§ **Brief**: For each line below that holds the word "rates", make a copy.

[Data extracted from a collection]
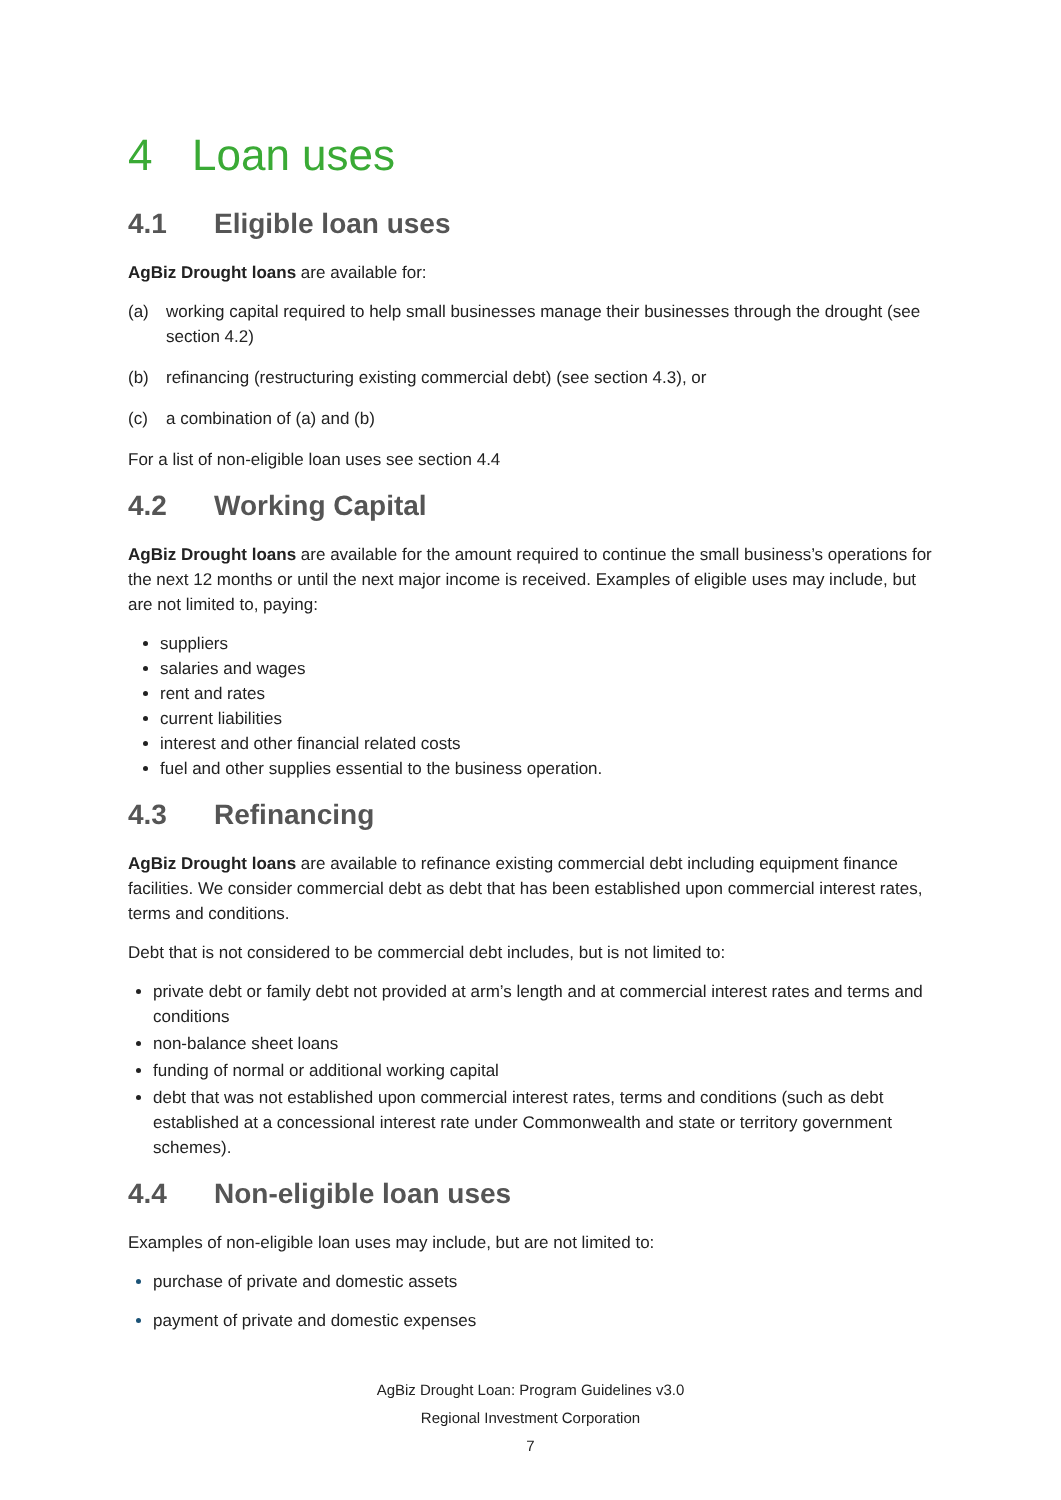4 Loan uses
4.1 Eligible loan uses
AgBiz Drought loans are available for:
(a) working capital required to help small businesses manage their businesses through the drought (see section 4.2)
(b) refinancing (restructuring existing commercial debt) (see section 4.3), or
(c) a combination of (a) and (b)
For a list of non-eligible loan uses see section 4.4
4.2 Working Capital
AgBiz Drought loans are available for the amount required to continue the small business’s operations for the next 12 months or until the next major income is received. Examples of eligible uses may include, but are not limited to, paying:
suppliers
salaries and wages
rent and rates
current liabilities
interest and other financial related costs
fuel and other supplies essential to the business operation.
4.3 Refinancing
AgBiz Drought loans are available to refinance existing commercial debt including equipment finance facilities. We consider commercial debt as debt that has been established upon commercial interest rates, terms and conditions.
Debt that is not considered to be commercial debt includes, but is not limited to:
private debt or family debt not provided at arm’s length and at commercial interest rates and terms and conditions
non-balance sheet loans
funding of normal or additional working capital
debt that was not established upon commercial interest rates, terms and conditions (such as debt established at a concessional interest rate under Commonwealth and state or territory government schemes).
4.4 Non-eligible loan uses
Examples of non-eligible loan uses may include, but are not limited to:
purchase of private and domestic assets
payment of private and domestic expenses
AgBiz Drought Loan: Program Guidelines v3.0
Regional Investment Corporation
7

§ **Result of the exercise**:
rent and rates
AgBiz Drought loans are available to refinance existing commercial debt including equipment finance facilities. We consider commercial debt as debt that has been established upon commercial interest rates, terms and conditions.
private debt or family debt not provided at arm’s length and at commercial interest rates and terms and conditions
debt that was not established upon commercial interest rates, terms and conditions (such as debt established at a concessional interest rate under Commonwealth and state or territory government schemes).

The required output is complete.